Nunca foi um bom exemplo, mas era gente boa. Achei maravilhosa a síntese realista no epitáfio que a própria Rita Lee escreveu, na autobiografia lançada em 2016. Cada um deve ter uma versão imaginária da cantora, mais próxima ou distante, e isso possivelmente seja o mais interessante na forma que tocamos os outros. Não existe controle sobre como seremos referenciadas ou rememoradas.
Lembrei disso depois de ler (e ouvir) o relato do Beto Grazziotin, amigo querido de muitos anos, de uma das conversas que teve com o filho do meio de Rita, João Lee, nas várias vezes ele que veio tocar (é DJ) em Caxias. Como costumava transportá-lo com relativa frequência, Beto perguntou se a mãe de João também recomendava que ele levasse o casaco quando fosse sair. Achei a maior graça na curiosidade permeada por brincadeira feita pelo meu amigo. É justamente o senso de humanidade que nos aproxima, né?
Beto contou que João relatou a dificuldade que teve na infância de entender que a mãe dele não era “só” uma mãe: também era a Rainha do Rock. E expressou a falta que sentia da presença dela, seja aos finais de semana de viagens para fazer shows, seja nas idas ao estúdio, seja pelo estilo de vida que ela levava. Confessou que demorou para entender que Rita não era só dele: era ídolo de muita gente. E certamente deve ter sentido um orgulho imenso ao se dar conta disso.
Isso tudo veio à tona na semana que Rita partiu e que, casualmente, antecipa o Dia das Mães, o que torna a história ainda mais bonita para pensar naquelas que nos geraram ou nos criaram.
Eu, que sou filha de uma mulher determinada a transformar a vida das pessoas, tenho ouvido relatos bem bonitos sobre a influência de minha mãe na vida de crianças e adolescentes que passaram pela Anjos Voluntários, entidade que preside voluntariamente há 12 anos. Não faltam histórias como a da Andressa, que me disse há bem pouco tempo que precisava de alguém que a direcionasse — e essa pessoa foi minha mãe. Claudiney também sempre fala isso, que minha mãe sempre acreditou nele e disse que ele podia ocupar o espaço que quisesse: hoje ele vive com a esposa na Irlanda, administrando a empresa de pintura aberta por ele.

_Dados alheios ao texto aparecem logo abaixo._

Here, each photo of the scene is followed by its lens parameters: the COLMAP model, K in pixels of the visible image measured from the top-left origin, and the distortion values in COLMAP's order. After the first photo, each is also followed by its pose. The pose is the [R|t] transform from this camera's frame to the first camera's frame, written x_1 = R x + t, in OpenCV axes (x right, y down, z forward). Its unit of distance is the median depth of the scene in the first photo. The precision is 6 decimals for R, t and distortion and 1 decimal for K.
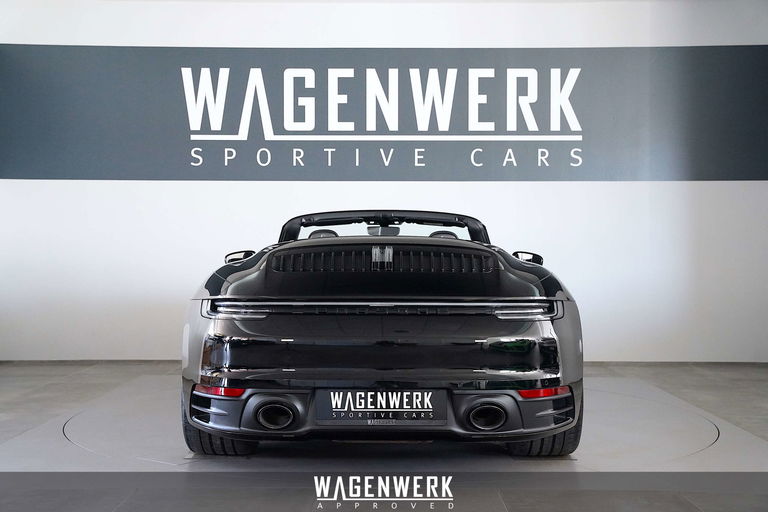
lens RADIAL K [[1049.7, 0, 385.6], [0, 1049.7, 250.3], [0, 0, 1]] dist [-0.012867, 0.000000]
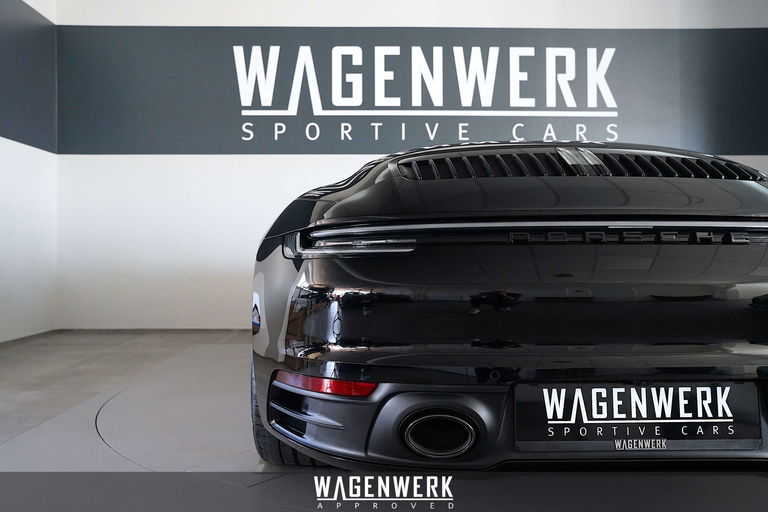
lens RADIAL K [[755.9, 0, 379.1], [0, 755.9, 238.8], [0, 0, 1]] dist [-0.078456, 0.000000]
pose [[0.999943, -0.003053, 0.010232, -0.058748], [0.003194, 0.999901, -0.013721, 0.026815], [-0.010189, 0.013753, 0.999854, 0.260348]]
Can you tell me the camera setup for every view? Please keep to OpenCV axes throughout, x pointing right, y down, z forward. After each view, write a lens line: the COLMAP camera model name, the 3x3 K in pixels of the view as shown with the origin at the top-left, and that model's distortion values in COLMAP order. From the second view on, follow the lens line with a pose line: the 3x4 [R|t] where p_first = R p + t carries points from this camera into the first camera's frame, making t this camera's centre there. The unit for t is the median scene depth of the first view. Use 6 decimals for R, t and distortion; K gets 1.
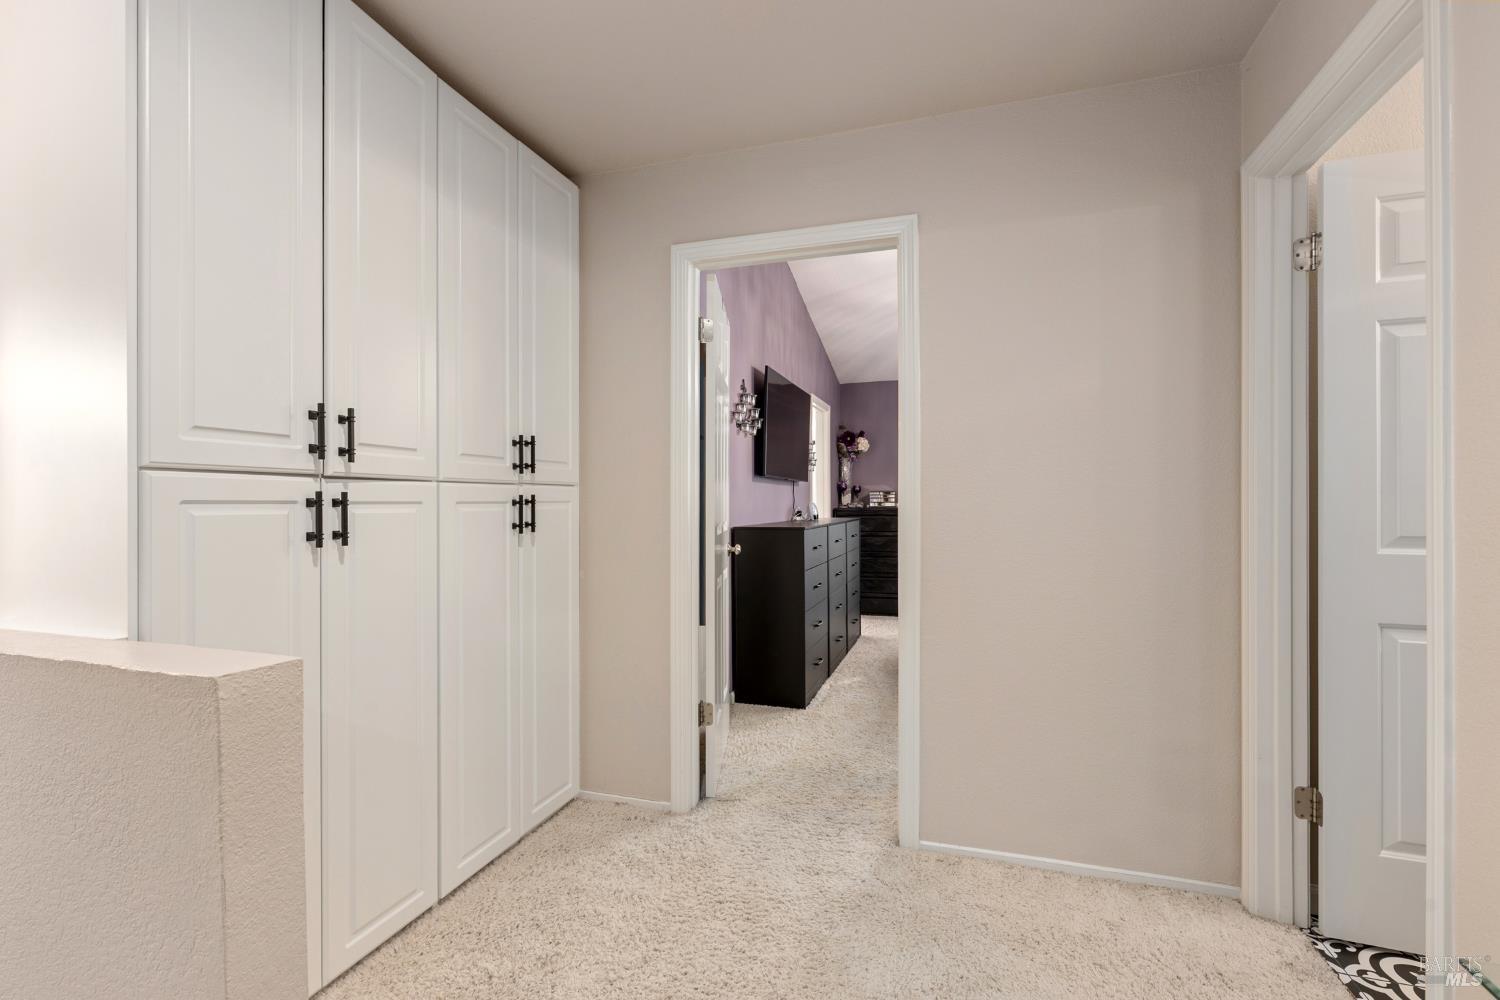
lens RADIAL K [[672.7, 0, 752.4], [0, 672.7, 501.8], [0, 0, 1]] dist [-0.002435, 0.000000]
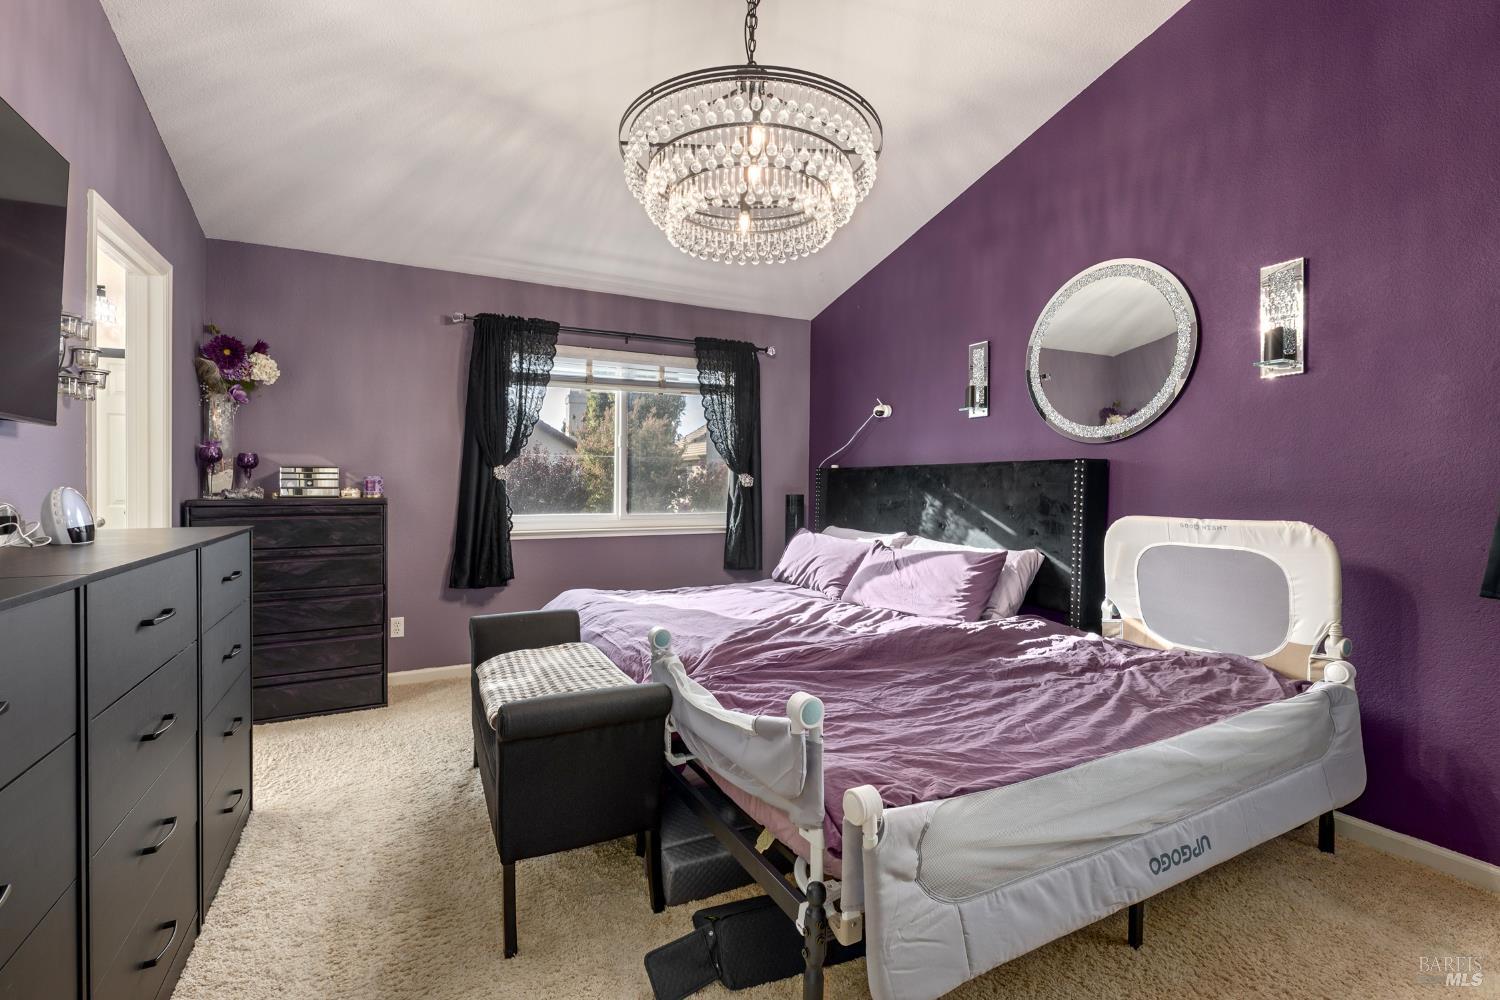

Volto ao que o João falou e entendo bem: minha mãe também não é só minha, mas isso enche meu coração. Ver as maravilhas que ela fez por mim e minha irmã serem replicadas a outras tantas crianças é bem emocionante. E sei que esse é o legado generoso dela para ajudar a construir um mundo melhor. Na prática.
Talvez seja isso que aproxime todas as mães: elas são múltiplas e acabam influenciando um monte de gente com quem convivem, mesmo que não haja a pretensão de fazê-lo. Somos forjadas, também, pelo olhar das mães das nossas amigas e amigos, das nossas tias, de nossas dindas, de nossas sogras, das nossas profes, que acabam deixando em nós um pouco delas. Um amor compartilhado de maneiras diferentes, mas que alegra quem tem na mãe um espelho amoroso para enxergar a melhor versão de si.